O país europeu com pouco mais de 1,8 milhão de pessoas se tornou independente da União Soviética em 1991, continuou intimamente ligado a Moscou porque dependia do gás e petróleo russos. 

Em 2017, a Letônia começou uma transição e hoje não depende mais do vizinho, tendo se tornado um exemplo de que os investimentos em energia renovável adquiriram um caráter estratégico que vai além da questão climática e impacta diretamente na soberania da região.

Tensão crescente

O assunto não é exatamente novo, entrou na pauta desde que a Rússia invadiu a Ucrânia, em 2022, mas ganhou nova dimensão desde que o presidente dos Estados Unidos, Donald Trump, ameaçou retirar o apoio militar ao país e abandonar a aliança militar do Atlântico Norte, a OTAN.  

Isso pressionou países europeus a aumentar seus orçamentos de segurança e defesa, realocando recursos de outras áreas – entre elas gastos sociais e com políticas ambientais e de transição. 

“Geopolítica era um barulho de fundo para investidores, hoje é a música principal. Precisamos ter transparência para esse mercado [defesa] da mesma forma como a gente olha para todas as indústrias”, disse Philippe Zaouati, CEO da gestora francesa Mirova, com 30 bilhões de euros sob gestão. 

A gestora tem um position paper em que diz ser importante rever a proibição de investimentos em defesa em situações de ataques à soberania. Sua diretriz é para que sejam identificados segmentos da indústria de defesa que atendam a “critérios éticos e de responsabilidade claros, afastando-se de armas proibidas por convenções internacionais”.

“Não é como se estivéssemos investindo em guerras estrangeiras. Estamos investindo em nossa própria defesa, para garantir que estamos seguros na Europa”, diz um gestor com atuação global, que pediu para não ser identificado. 

Armas e direitos humanos?

Energia é um setor sensível para a Europa. A crescente tensão geopolítica com a Rússia cria uma tese mais forte para o investimento em renováveis, mas agora também tem obrigado os gestores a responder se é possível conciliar princípios de responsabilidade enquanto estão expostos a companhias de armamentos que podem provocar mortes e destruir a infraestrutura de cidades. 

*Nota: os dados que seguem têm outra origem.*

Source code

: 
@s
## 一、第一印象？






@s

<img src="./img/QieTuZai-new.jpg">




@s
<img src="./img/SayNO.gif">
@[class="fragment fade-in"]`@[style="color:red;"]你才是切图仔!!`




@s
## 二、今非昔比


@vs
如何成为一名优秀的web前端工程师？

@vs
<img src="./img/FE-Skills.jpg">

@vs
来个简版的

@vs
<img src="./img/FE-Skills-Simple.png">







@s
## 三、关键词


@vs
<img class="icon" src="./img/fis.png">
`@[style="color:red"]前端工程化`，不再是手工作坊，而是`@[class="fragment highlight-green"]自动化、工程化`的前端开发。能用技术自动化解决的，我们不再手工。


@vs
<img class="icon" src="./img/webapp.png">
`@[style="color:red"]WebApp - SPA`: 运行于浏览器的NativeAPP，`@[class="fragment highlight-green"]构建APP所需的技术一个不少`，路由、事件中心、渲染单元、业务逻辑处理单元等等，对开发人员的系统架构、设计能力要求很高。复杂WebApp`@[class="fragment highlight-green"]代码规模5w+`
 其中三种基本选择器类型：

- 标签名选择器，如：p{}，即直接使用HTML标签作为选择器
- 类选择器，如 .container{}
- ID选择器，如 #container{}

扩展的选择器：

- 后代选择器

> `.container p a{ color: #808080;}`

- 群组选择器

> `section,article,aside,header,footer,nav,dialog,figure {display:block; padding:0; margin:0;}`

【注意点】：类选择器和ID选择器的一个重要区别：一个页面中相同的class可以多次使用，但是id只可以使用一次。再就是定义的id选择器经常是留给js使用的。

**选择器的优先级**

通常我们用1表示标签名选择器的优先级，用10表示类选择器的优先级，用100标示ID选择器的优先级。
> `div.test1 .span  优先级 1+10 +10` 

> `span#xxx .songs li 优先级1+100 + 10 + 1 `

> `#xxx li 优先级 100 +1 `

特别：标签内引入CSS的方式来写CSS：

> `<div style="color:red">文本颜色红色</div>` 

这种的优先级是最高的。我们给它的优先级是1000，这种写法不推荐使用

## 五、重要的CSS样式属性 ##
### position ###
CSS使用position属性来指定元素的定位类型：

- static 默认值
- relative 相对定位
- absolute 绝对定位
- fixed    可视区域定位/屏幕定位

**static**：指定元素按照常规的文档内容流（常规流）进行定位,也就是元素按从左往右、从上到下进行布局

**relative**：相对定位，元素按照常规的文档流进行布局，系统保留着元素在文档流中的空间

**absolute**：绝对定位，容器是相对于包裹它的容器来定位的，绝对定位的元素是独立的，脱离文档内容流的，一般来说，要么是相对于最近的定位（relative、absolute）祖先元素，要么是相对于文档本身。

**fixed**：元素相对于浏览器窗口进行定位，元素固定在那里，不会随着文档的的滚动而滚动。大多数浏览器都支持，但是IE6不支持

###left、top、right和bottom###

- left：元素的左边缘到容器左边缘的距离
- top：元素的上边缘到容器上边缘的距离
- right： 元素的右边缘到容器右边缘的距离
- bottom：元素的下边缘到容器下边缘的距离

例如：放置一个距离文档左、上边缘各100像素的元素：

“Direito humano é uma das questões mais importantes a serem levadas em consideração por quem vai investir em defesa. Faz diferença ser uma empresa que faz armas para defesa do território ou uma que facilita crimes de guerra”, diz Peter Webster CEO da EIRIS Foundation, organização britânica de pesquisa e advocacy em finanças sustentáveis.

Webster acredita que é necessária a elaboração de diretrizes globais para orientar investidores que decidam alocar recursos no setor. A EIRIS Foundation tem uma concept note voltada a investidores em que propõe “princípios para o investimento responsável em defesa”.

Mas o que é defesa?

Investimentos em defesa não se restringem apenas a armamento. Empresas de tecnologia e software, por exemplo, podem ser usadas para fins letais. 

“É desafiador excluir defesa do portfólio quando se vai além das armas. A guerra na Ucrânia nos mostrou que tecnologia importa cada vez mais”, disse Suzanne Tavill, sócia e diretora de investimentos responsáveis do StepStone Group, com mais de US$ 700 bilhões sob gestão.

O argumento que se forma entre as gestoras é de que elas podem ajudar a tornar o setor de defesa e armas melhor com a devida due diligence. O problema, nesse caso, é que as empresas de tecnologia militar dizem que nem sempre podem – mesmo que queiram – ser abertas a respeito de suas pesquisas, produtos, fornecedores e clientes.

Os críticos desse movimento dizem ser uma perversão máxima da agenda. A ginástica narrativa, porém, também inclui o clima. “Muitas tecnologias que usamos para o clima hoje surgiram de pesquisa militar, como o GPS. O investimento que se faz hoje nesse setor vai fluir para o combate às mudanças climáticas”, diz Tavill.